7 + 8 + 5 + 4 + 5 = 29. 29 is not a multiple of 3, does not satisfy the conditions.
But 1 + 2 = 3, 3 is completely divided by 3, which means that this number is the answer.
Answer: 12,000
Task 2
The three-digit number C is greater than 700 and is divided by 15. Write down the smallest such number.
So, by the sign of divisibility by 15, this number should end with 5 or 0. Since the smallest possible one is needed, we take 0 - this will be the last digit.
Since the number is more than 700, the first may be the number 7 or more. Remembering that we should find the smallest value, choose 7.
In order for the number to be divided by 15, the condition 7 + x + 0 = a multiple of 3 must be fulfilled, where x is the number of tens.
So 7 + x + 0 = 9
X = 9 -7
X = 2
The number 720 is the desired one.
Answer: 720
Task 3.
Cross out any three digits from 3426578 so that the resulting number is a multiple of 15.
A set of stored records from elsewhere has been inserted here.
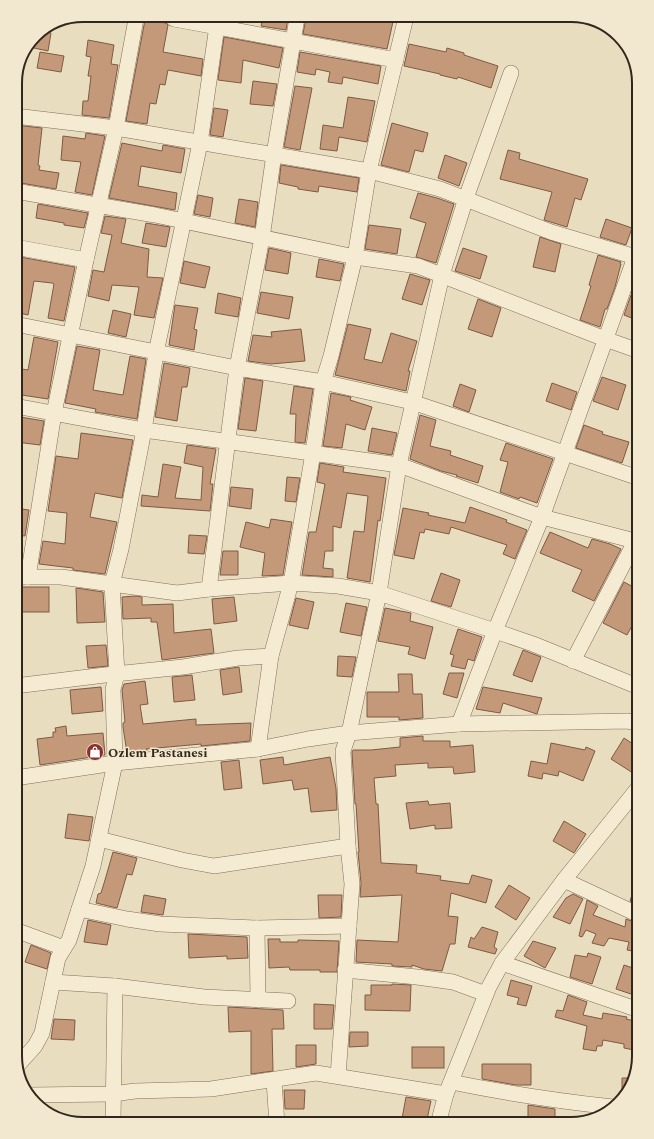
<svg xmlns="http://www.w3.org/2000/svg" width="654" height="1139" viewBox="0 0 654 1139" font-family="Spectral,serif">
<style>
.building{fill:#c49979;stroke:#7e5a42}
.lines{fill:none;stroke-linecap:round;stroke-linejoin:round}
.minor-casing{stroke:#816f5a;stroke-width:16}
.minor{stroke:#f5ebd3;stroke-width:15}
.labels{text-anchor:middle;stroke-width:3;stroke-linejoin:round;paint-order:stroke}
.poi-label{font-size:13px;font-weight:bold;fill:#32271d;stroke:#f1e8cf;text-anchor:start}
.rim{fill:none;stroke:#32271d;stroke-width:2}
</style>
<rect width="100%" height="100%" fill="#e9ddc0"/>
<g class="building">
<polygon points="334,17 351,20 351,17 394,17 387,49 303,34 306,18"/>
<polygon points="263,18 288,18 286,30 261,26"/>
<polygon points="145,20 166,23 168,25 163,52 203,59 201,76 168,70 165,85 160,84 156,104 150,103 147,124 126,121"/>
<polygon points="41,31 51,33 48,51 29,47 35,35"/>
<polygon points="224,37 283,48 279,68 243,60 241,83 218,80"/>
<polygon points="88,40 114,45 111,64 118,65 109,118 82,115 83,101 88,101 91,76 88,76 91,57 86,56"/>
<polygon points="409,44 446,52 447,48 464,53 464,55 498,66 491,88 458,77 457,79 440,75 440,74 404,66"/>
<polygon points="40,52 64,56 61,72 37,68"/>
<polygon points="300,52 381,66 378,84 343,77 342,84 328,82 330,72 316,69 315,75 297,72"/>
<polygon points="253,81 277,84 273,106 250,104"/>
<polygon points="295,86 312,88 300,150 284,147"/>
<polygon points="348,97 375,101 367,142 339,137 337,151 320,149 323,125 343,128"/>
<polygon points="214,108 228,110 223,137 210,135"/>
<polygon points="392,123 428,133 423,152 415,150 409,172 381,165"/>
<polygon points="15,125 42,128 38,165 40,166 39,170 59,173 56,189 15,182"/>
<polygon points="86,133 105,136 92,195 75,192 81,162 61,160 63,136 85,139"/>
<polygon points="122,143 162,151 163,145 185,149 181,173 141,166 138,186 177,193 175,210 109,198"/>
<polygon points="508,150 520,153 519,159 588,179 581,200 575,198 567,227 544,220 552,192 500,179"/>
<polygon points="445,155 467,163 459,186 438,178"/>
<polygon points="281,165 359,178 357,192 319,186 318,192 298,189 298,187 279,183"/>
<polygon points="418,193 437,198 454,204 436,263 416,257 426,223 410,218"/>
<polygon points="198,195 213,198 210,217 194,214"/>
<polygon points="239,199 258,202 255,227 235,223"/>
<polygon points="38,204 88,213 84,228 64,225 64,223 36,218"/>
<polygon points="105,216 126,219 121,243 149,249 147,277 163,278 154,318 134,315 139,287 112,285 109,301 88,296 93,270 104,272 112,235 101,233"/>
<polygon points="606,219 632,228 626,245 600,237"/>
<polygon points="146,223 170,227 166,247 142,243"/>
<polygon points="369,225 401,229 397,254 365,249"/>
<polygon points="540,237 561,244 555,272 533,267"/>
<polygon points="269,248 291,253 288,274 265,270"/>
<polygon points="463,248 487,256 480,279 455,271"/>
<polygon points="598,255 621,262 620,264 621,264 615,287 607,309 605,309 600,327 580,320 591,286 589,285"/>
<polygon points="20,257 75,267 64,321 48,318 54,284 52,283 34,281 28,315 15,312 15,287 16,287"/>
<polygon points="319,259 344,264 340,281 316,277"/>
<polygon points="184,261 210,267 205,288 180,283"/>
<polygon points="410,274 430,280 422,305 402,299"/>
<polygon points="261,292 293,297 289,319 257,313"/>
<polygon points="218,293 241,298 238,317 215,313"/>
<polygon points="631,295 639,298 639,321 624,315"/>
<polygon points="478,299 501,308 492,337 468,329"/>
<polygon points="175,305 198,308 194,329 197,330 194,350 169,345"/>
<polygon points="113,310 131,314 126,337 108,333"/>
<polygon points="348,324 371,329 364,359 382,363 391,333 417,341 408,371 410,371 406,391 335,375"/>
<polygon points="301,329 305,361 271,364 248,361 253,335 272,337 271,332"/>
<polygon points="34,337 58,342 48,399 15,394 16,368 28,370"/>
<polygon points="77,346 100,350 93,390 123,395 130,356 146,359 137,419 95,412 96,409 65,403"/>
<polygon points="164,363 190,368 187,387 182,387 177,421 155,417"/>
<polygon points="602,377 626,385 618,410 593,401"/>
<polygon points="245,378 263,381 256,431 238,429"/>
<polygon points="552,383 577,392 571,410 546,401"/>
<polygon points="460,384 476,390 469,412 453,406"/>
<polygon points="294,386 313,389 305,443 295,442 296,414 290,414"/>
<polygon points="331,393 351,397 350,400 372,407 365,430 346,424 342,448 323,446"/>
<polygon points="420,415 436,420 430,446 451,451 450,455 483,466 478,483 456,476 457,475 441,471 410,459"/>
<polygon points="20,417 44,421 40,445 16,442"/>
<polygon points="584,425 603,432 602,434 629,442 622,463 576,448"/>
<polygon points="372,428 397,433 392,455 368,451"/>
<polygon points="81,433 133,440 122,498 95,493 90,517 117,522 105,574 73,570 73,568 39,564 43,541 65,544 67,513 48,511 56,456 78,459"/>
<polygon points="506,443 553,459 537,503 520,497 519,499 500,492 508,462 500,460"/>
<polygon points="187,445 216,449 210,484 213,484 210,511 141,506 142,495 158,497 163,464 181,467 175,498 201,500 203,467 184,463"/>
<polygon points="320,463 344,467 343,472 386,478 380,521 378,520 370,582 347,578 354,531 364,532 368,496 347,493 341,528 333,526 333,551 325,551 323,568 333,569 333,577 302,575 309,532 316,532 325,484 317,482"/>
<polygon points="287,477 300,478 296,502 285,501"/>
<polygon points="231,487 253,489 251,509 229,506"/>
<polygon points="470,507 507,520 506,522 527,530 515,559 503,554 507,545 451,527 449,534 425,529 424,533 420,532 414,559 394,555 403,508 429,513 428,515 465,523"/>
<polygon points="15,508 29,510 25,536 15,535"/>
<polygon points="271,519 292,522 283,575 262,576 265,553 240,547 246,522 269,528"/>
<polygon points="550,532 588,548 592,539 610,544 621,549 594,601 572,591 582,570 540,553"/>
<polygon points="189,535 207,536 204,554 188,553"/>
<polygon points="223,551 238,551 238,575 220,575"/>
<polygon points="441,573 460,580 451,607 431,601"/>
<polygon points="624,582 639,590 639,604 632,619 635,620 627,635 603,623"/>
<rect x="15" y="587" width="34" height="25"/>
<polygon points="76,588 103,592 105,622 77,623"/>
<polygon points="136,596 142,597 142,605 173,604 174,633 211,629 214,653 162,660 157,622 151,622 151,618 123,619 122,597"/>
<polygon points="234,597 237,621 214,624 212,599"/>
<polygon points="296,598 314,602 308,629 289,625"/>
<polygon points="346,603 367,607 361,636 340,632"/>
<polygon points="385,608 411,613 410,621 433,627 425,659 408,654 410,647 378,641"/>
<polygon points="458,629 482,637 474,661 468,659 465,669 451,666 454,655 450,654"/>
<polygon points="106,645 108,666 88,668 86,646"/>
<polygon points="523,650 541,657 532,682 513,675"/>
<polygon points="338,656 356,657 352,677 337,676"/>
<polygon points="239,667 242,692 223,695 220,670"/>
<polygon points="449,673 464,673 457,698 443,694"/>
<polygon points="398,674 412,674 413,694 422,694 423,718 399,720 399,717 367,717 367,692 399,692"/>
<polygon points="192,675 195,700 174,702 172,677"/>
<polygon points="145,681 148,704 140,705 143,724 196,719 196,725 251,723 250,741 201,746 201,744 146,749 147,751 127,753 123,727 123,723 125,722 122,690 124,684"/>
<polygon points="101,687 103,711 72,714 70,690"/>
<polygon points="483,687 542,698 537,714 503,703 500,713 476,709"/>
<polygon points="66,726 67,736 103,733 105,755 40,765 37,739 53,737 53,732 56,732 55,728"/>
<polygon points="423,736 423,741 450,741 450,747 473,745 475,772 454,774 453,767 428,768 428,763 395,765 396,776 374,778 376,804 378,804 381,863 417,865 416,873 441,876 440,880 469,884 472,875 492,880 486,903 451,893 448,916 458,917 455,944 450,944 442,971 424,969 412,965 412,967 392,966 392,964 356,962 357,940 398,942 402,895 360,897 361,883 358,852 359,852 356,804 355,804 352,752 353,750 371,750 400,747 400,738"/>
<polygon points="624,738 639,748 639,764 633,773 611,759"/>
<polygon points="551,743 585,750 586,747 595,751 583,781 559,771 558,776 543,773 542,779 528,776 531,761 547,764"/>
<polygon points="283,757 284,765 330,757 336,788 337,810 311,812 308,788 294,790 292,780 263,784 260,760"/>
<polygon points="239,760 242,788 224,790 221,762"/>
<polygon points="428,801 429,805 450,803 452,828 435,829 435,825 410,829 406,803"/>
<polygon points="68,814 93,817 89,841 65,838"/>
<polygon points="564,821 586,834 574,853 553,841"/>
<polygon points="113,852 137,858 132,875 127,874 117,908 96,903 98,894 101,893 105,880"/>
<polygon points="637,879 639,879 639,905 630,901"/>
<polygon points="509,885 530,898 516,920 495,907"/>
<polygon points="573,894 583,899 570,924 553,917 566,898"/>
<polygon points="144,895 166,899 163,915 141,912"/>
<polygon points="318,895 342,895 341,917 319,918"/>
<polygon points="587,900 598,906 593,915 625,927 626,919 639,924 639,952 627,950 629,942 609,938 604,946 592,943 596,934 586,930 582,937 579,936"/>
<polygon points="88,920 111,925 107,945 84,942"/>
<polygon points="482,927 498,932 494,947 497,949 495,954 468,947 471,937 474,939"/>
<polygon points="188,934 247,937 248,958 227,959 227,956 189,958"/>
<polygon points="268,939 280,939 280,942 298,942 298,940 339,941 337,972 320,972 320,970 290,970 289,967 269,968"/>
<polygon points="533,941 556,948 545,968 524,956"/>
<polygon points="31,945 51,953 47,969 25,962"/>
<polygon points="588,953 601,957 592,984 570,977 575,955 587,957"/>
<polygon points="624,965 639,970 639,991 637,996 616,989"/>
<polygon points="511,980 532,986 526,1006 517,1004 519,998 507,995"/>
<polygon points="392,984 411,985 410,1011 365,1010 365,995 371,995 371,985 392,985"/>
<polygon points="568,995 587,1002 583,1015 602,1019 603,1013 627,1017 626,1019 639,1022 639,1051 624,1048 624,1044 603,1040 602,1046 597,1046 596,1051 583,1049 587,1026 555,1017 557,1010 563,1011"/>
<polygon points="314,1004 334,1005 332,1029 314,1029"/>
<polygon points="228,1007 283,1010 284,1029 272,1029 273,1071 251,1074 251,1031 229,1032"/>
<polygon points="54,1019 75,1020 74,1040 51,1039"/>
<polygon points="350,1032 368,1032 368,1046 349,1047"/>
<polygon points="296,1045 316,1045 316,1064 296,1067"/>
<rect x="412" y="1047" width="32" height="21"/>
<polygon points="482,1064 531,1064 531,1085 516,1085 482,1079"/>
<polygon points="622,1078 632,1078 628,1094 622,1099"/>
<polygon points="284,1090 305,1090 304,1109 285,1109"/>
<polygon points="406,1097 431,1101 426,1124 401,1124"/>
<polygon points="528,1105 555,1109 555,1124 528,1124"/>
</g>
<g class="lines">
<g class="minor-casing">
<g id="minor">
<polyline points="174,19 396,60"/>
<polyline points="15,116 116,128 369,171 440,189 551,232 639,258"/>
<polyline points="15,191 155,215 355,257 418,266 605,339 639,351"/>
<polyline points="15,247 86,260"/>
<polyline points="15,324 237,368 323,382 412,402 639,478"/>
<polyline points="15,406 144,430 399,465 542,517 639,542"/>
<polyline points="15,577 61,577 177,593 209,589 291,583 338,586 379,593 495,631 533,644 639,687"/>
<polyline points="28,577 54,413 86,260 116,128 136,19"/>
<polyline points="209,589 237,368 262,238 274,154 297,18"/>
<polyline points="573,661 639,534"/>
<polyline points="15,686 105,675 183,667 238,658 271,656"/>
<polyline points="459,724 495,631 542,517 635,257"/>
<polyline points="258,749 271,656 291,583 313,453 323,382 331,356 355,257 369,171 406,17"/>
<polyline points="15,778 115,763 258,749 308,739 349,733 459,724 628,721 639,724"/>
<polyline points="99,839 182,860 214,866 348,846"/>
<polyline points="564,880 639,915"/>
<polyline points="79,909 127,919 160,924 257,928 349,926"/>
<polyline points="257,928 258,1000"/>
<polyline points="15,930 64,948"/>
<polyline points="502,963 639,1010"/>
<polyline points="345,970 417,977 453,982 486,994"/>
<polyline points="53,982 115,986 204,997 288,1001"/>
<polyline points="17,1066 35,1046 42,1033 58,958 69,940 93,866 115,763 113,689 117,674 112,584 121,549 144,430 156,353 200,143 218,19"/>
<polyline points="338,1076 352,884 348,846 343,751 349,733 379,593 399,465 442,275 466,198 511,73"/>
<polyline points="274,1081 277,1124"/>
<path d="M451,1082C505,1093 558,1101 613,1107"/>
<polyline points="30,1095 113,1094 135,1091 211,1089 316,1073 446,1094"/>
<polyline points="113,1124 115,986"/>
<polyline points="438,1124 446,1094 489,987 502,963 564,880 639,787"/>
</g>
</g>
<use href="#minor" class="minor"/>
</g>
<defs>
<g id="shop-disc" transform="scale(0.9)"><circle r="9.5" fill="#8a2f2f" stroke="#f1e8cf"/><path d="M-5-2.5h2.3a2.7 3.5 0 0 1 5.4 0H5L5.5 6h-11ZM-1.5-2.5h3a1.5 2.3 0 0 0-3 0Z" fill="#fff"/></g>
</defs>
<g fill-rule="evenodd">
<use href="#shop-disc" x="95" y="752"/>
</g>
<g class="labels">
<g class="poi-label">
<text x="108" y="757">Ozlem Pastanesi</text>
</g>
</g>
<path d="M0 0H654V1139H0ZM83 22H571A61 61 0 0 1 632 83V1056A61 61 0 0 1 571 1117H83A61 61 0 0 1 22 1056V83A61 61 0 0 1 83 22Z" fill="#f1e8cf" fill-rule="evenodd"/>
<path class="rim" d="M83 22H571A61 61 0 0 1 632 83V1056A61 61 0 0 1 571 1117H83A61 61 0 0 1 22 1056V83A61 61 0 0 1 83 22Z"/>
</svg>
Firstly, the desired number must end with the number 5 or 0. Therefore, the last two digits - 7 and 8 must be deleted immediately.
It remains 34265.
3 + 4 + 2 + 6 + 5 = 20, 20 is not divisible by 3. The nearest multiple of 3 is 18. To get it, you need to subtract 2. Cross out the number 2.
It turns out 3465. Let's check our answer, 3465: 15 = 231.
Answer: 3465
This article examined the main signs of divisibility by 15 with examples. This material should help students with solving tasks of this type and the like, and also understand the algorithm for working with them.